> [Task instructions]:
Which lines in the rows below contain the string "management"? Copy each of those lines in full, and treat uppercase and lowercase as different.

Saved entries
== Segment start ==

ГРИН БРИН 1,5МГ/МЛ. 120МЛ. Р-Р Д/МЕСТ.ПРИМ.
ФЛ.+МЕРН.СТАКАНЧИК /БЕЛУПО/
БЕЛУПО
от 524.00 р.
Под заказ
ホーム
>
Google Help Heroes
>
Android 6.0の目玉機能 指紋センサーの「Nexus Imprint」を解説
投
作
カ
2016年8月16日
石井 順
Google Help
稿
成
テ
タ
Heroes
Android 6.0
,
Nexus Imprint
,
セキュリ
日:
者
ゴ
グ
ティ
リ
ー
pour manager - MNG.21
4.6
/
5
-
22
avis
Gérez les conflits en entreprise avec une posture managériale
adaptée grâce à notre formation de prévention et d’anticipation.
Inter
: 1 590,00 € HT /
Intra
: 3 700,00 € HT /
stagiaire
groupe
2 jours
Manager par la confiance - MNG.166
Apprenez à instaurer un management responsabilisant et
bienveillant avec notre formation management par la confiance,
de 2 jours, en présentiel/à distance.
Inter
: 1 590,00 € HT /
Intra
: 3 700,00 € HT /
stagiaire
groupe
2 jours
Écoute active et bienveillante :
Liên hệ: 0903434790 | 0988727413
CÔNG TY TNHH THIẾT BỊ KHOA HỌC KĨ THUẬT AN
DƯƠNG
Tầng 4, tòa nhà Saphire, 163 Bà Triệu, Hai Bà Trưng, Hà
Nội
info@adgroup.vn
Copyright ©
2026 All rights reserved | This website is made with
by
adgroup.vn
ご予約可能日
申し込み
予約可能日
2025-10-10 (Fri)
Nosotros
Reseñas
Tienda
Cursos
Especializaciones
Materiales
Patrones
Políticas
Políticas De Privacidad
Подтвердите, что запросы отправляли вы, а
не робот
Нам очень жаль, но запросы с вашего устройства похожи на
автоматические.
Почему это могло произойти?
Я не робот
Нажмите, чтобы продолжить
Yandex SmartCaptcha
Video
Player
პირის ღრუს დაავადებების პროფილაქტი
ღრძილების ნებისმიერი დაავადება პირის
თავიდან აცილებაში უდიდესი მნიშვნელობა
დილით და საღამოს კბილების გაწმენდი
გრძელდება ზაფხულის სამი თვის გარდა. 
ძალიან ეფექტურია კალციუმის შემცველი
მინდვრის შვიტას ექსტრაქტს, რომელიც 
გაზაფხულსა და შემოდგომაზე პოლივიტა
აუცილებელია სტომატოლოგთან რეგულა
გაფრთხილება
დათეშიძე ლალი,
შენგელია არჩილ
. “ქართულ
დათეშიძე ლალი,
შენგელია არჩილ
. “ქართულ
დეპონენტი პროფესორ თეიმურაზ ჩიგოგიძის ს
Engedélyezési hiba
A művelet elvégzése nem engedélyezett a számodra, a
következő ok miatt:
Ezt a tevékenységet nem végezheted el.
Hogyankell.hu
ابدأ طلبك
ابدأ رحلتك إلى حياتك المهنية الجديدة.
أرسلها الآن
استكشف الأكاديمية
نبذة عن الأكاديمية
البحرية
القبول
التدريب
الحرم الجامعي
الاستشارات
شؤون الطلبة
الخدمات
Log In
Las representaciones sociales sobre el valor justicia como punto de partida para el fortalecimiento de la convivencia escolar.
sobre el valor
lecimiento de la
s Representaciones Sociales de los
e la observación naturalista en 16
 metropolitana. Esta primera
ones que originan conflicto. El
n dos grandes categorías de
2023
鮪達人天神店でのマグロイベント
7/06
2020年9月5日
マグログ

== Segment end ==

> [Answer area]:
Apprenez à instaurer un management responsabilisant et
bienveillant avec notre formation management par la confiance,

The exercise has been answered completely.